À partir de ce lundi, la cour d'assises spéciale de Paris examine à nouveau l'affaire tragique de l'assassinat de Samuel Paty, professeur d'histoire-géographie, survenu en octobre 2020. Quatre hommes, accusés de complicité, sont jugés en appel, dont deux originaires d'Évreux, Naïm Boudaoud et Azim Epsirkhanov, âgés respectivement de 24 et 23 ans.
Les deux Ébroiciens, déjà condamnés à 16 ans de réclusion pour leur rôle dans le crime, maintiennent leur innocence, affirmant ne pas avoir été au courant des intentions meurtrières d'Abdoullakh Anzorov, l'assassin. La décision de cette cour d'appel pourrait ainsi raviver des débats houleux autour de la radicalisation et de la complicité dans des actes terroristes.
Selon France Bleu, Azim Epsirkhanov a été accusé d'avoir reçu 800 euros pour chercher une arme à feu, tandis que Naïm Boudaoud a conduit Anzorov jusqu'à Conflans-Sainte-Honorine, à proximité du collège où Samuel Paty a été tué. Pendant le procès de première instance, ils ont déclaré ne pas avoir été au courant du plan d'attaque, se présentant comme des amis ayant simplement voulu aider.
Achat d'une arme à feu et d'un couteau
Le rôle de Naïm et Azim a été particulièrement scruté, car ils auraient accompagné Anzorov pour acheter le couteau ayant servi au crime. Ils affirment que cet achat était destiné à être un cadeau pour le grand-père d'Anzorov, selon leur témoignage examiné précédemment. Ces déclarations, cependant, soulèvent des questions sur la banalisation du terrorisme au sein de certains cercles.

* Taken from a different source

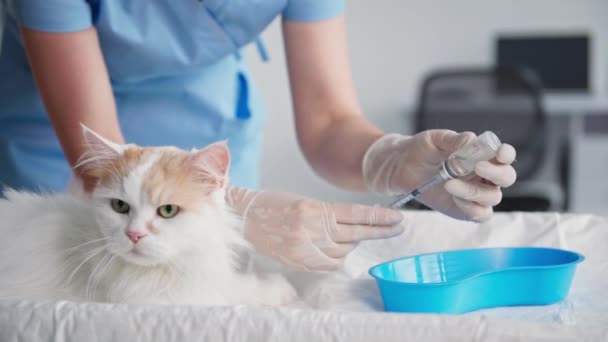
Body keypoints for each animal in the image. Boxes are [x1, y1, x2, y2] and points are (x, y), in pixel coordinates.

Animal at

Le procès inclura également deux autres accusés : le prédicateur islamiste Abdelhakim Sefrioui et Brahim Chnina, le père d'une collégienne visée dans cette affaire, qui ont été condamnés pour leur participation aux événements précédant l'assassinat. Un autre habitant d'Eure, reconnu pour son soutien à des actions terroristes, a également été sanctionné.
Les développements de ce procès en appel seront suivis de près, alors que la société française cherche des solutions pour combattre l'extrémisme violent et garantir la sécurité des citoyens. La presse et les téléspectateurs attendent la décision de la cour, qui pourrait avoir des implications sur les futures réformes judiciaires liées au terrorisme.